И, словно дожидавшийся этого, Верховный суд Российской Федерации тотчас же прислал мне две справки об отмене моих приговоров 1967 и 1972 годов «за отсутствием состава преступления». Обе они были датированы одним и тем же числом — 5 декабря 1991 года, Днем Конституции, в который мы устроили свою первую демонстрацию за 26 лет до этого.
А Яковлев теперь в отставке, политикой не занимается. Он теперь заведует Комиссией при президенте России по реабилитации репрессированных. Как если бы в 1945 году реабилитацией жертв Освенцима заведовал Геббельс.

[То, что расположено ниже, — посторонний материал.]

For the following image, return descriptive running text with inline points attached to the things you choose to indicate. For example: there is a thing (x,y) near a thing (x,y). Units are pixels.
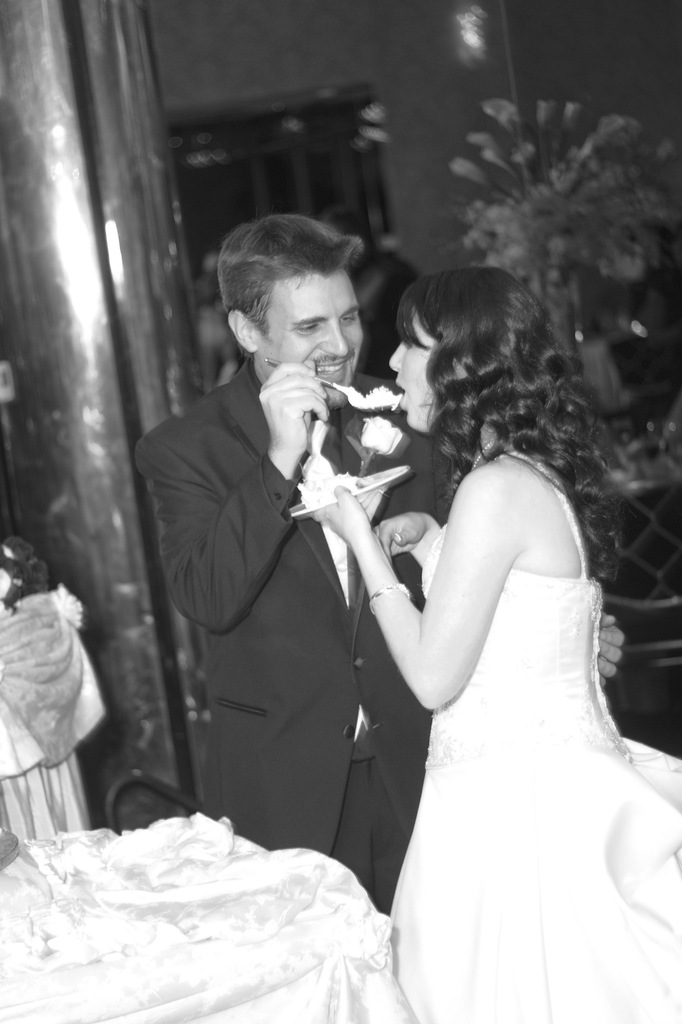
In this image I can see two people (324,736) holding the plate (307,509) and also the spoon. In the back (36,107) I can see the pillar (32,390), flower vase (573,329) and also the wall (394,110). And this is a black and white image.
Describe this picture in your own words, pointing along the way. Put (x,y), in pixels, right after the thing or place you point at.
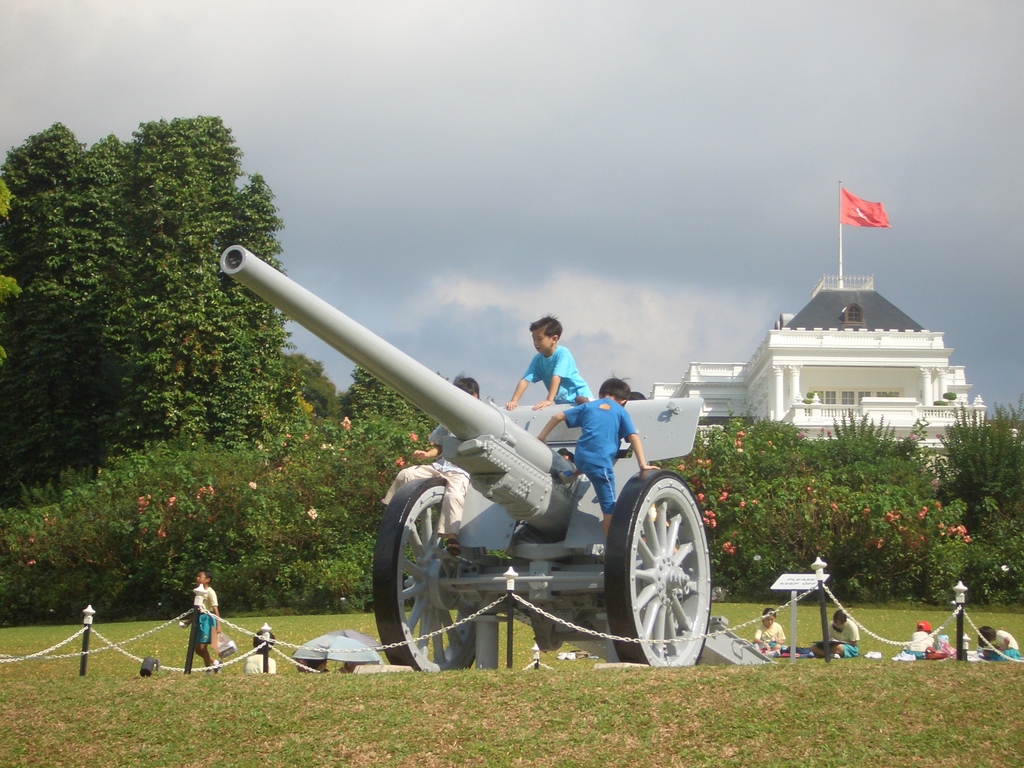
In the image we can see there are kids (573,391) sitting on the war equipment (552,526) and there are other people (914,650) standing on the ground (412,677). The ground (598,691) is covered with grass (689,692) and behind there are buildings (859,334).
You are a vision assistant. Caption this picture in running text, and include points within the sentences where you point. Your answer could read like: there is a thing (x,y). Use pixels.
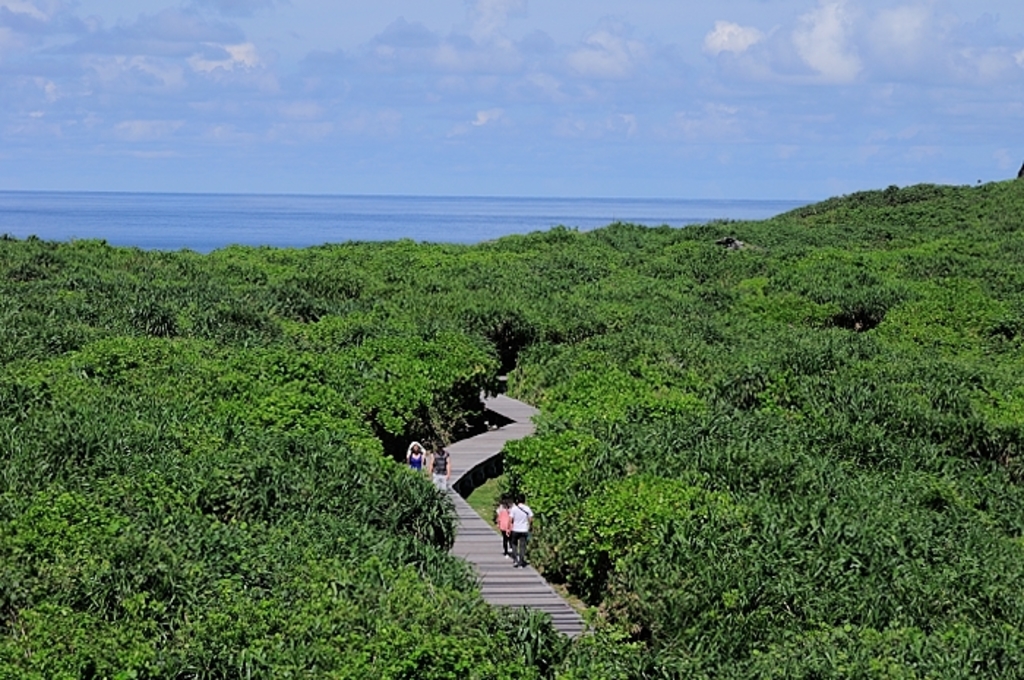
In the center of the image (511,426) there is a walkway (451,453) and we can see people (413,462). There are trees (869,474). In the background (230,194) there is water (248,232) and sky (369,185).
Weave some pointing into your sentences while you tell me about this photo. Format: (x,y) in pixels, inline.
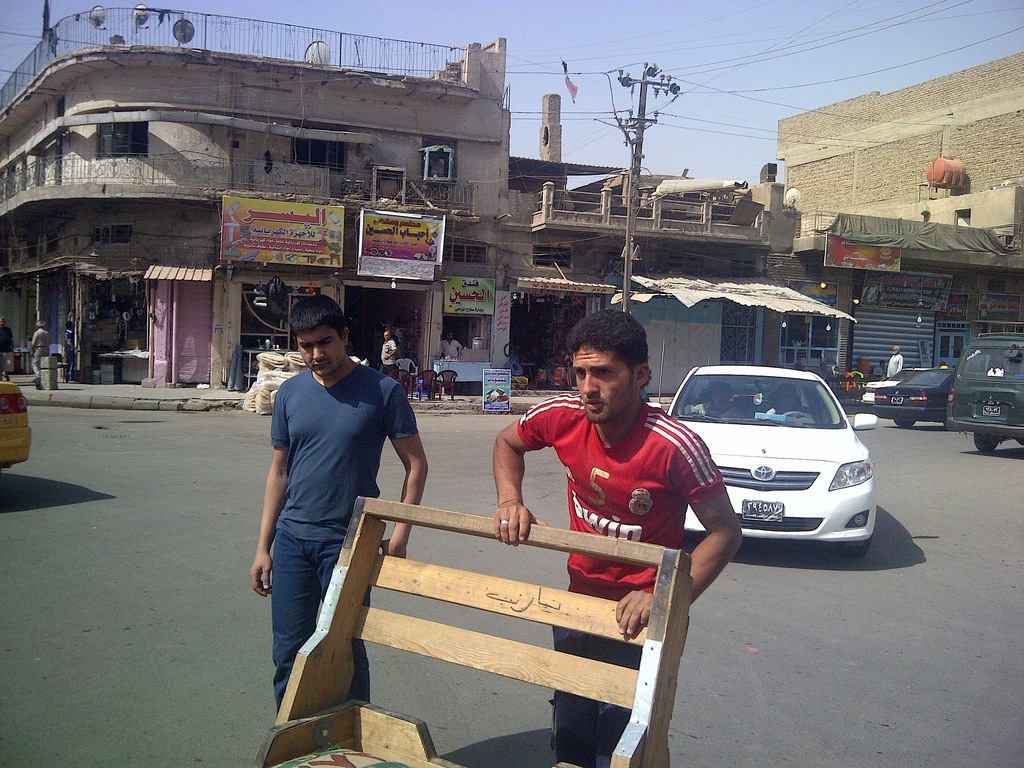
Here 2 persons (373,490) are on the road (452,432) behind them there are vehicles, buildings (550,215), electric poles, sky (415,36), hoarding (501,405) and few people (68,333).
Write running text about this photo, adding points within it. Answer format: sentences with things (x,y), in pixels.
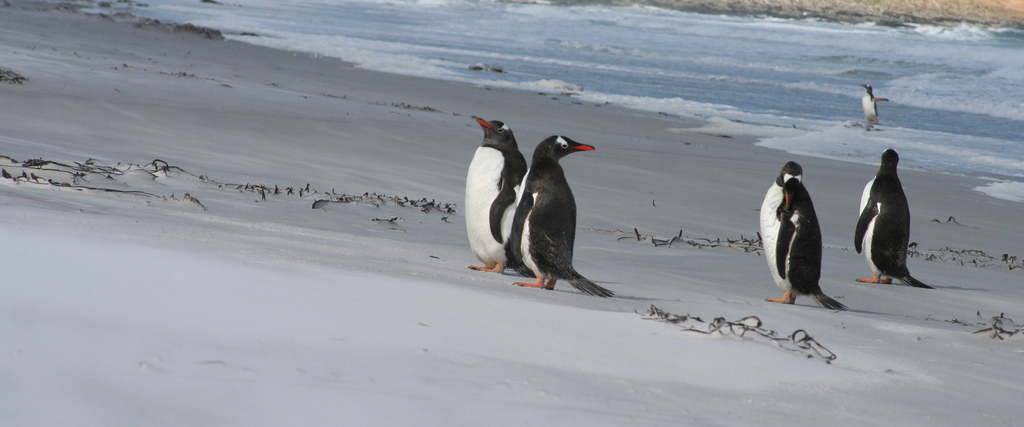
In this image, we can see some penguins (812,241) and we can see water (581,61).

* * *Разумеется, большая часть документов ЦК по нашим процессам не содержала для меня каких-то открытий. О чем-то мы знали уже тогда, о чем-то догадывались, кое-что стало известно позже. И, тем не менее, впечатление они производили сильное: все-таки догадываться — это одно, а видеть документ, со всеми подписями и печатями, где предмет твоих догадок изложен черным по белому их непередаваемым казенно-партийным языком, — совсем другое. Да и уровень, на котором эти решения принимались, был, как я уже говорил, гораздо выше, чем мы предполагали. Понятно, что все вопросы решались партией, но предположить, что на уровне ЦК, а то и политбюро, казалось нам слишком нескромным. Тем более, памятуя эзопов язык документов нацистского руководства в Германии, никак не ожидал я такого откровенного и циничного пренебрежения правовыми нормами. Задолго, иногда за несколько недель до суда, решали они, кого сажать, а кого миловать, нимало не стесняясь записанного в конституции принципа независимости судей. Даже санкции на обыски получали в ЦК, а не в прокуратуре. Они действительно, в прямом смысле, были над законом, не только не стесняя себя какими-либо юридическими соображениями, но и ежедневно перекраивая законы по своему усмотрению. Все остальные учреждения только проштамповывали их решения.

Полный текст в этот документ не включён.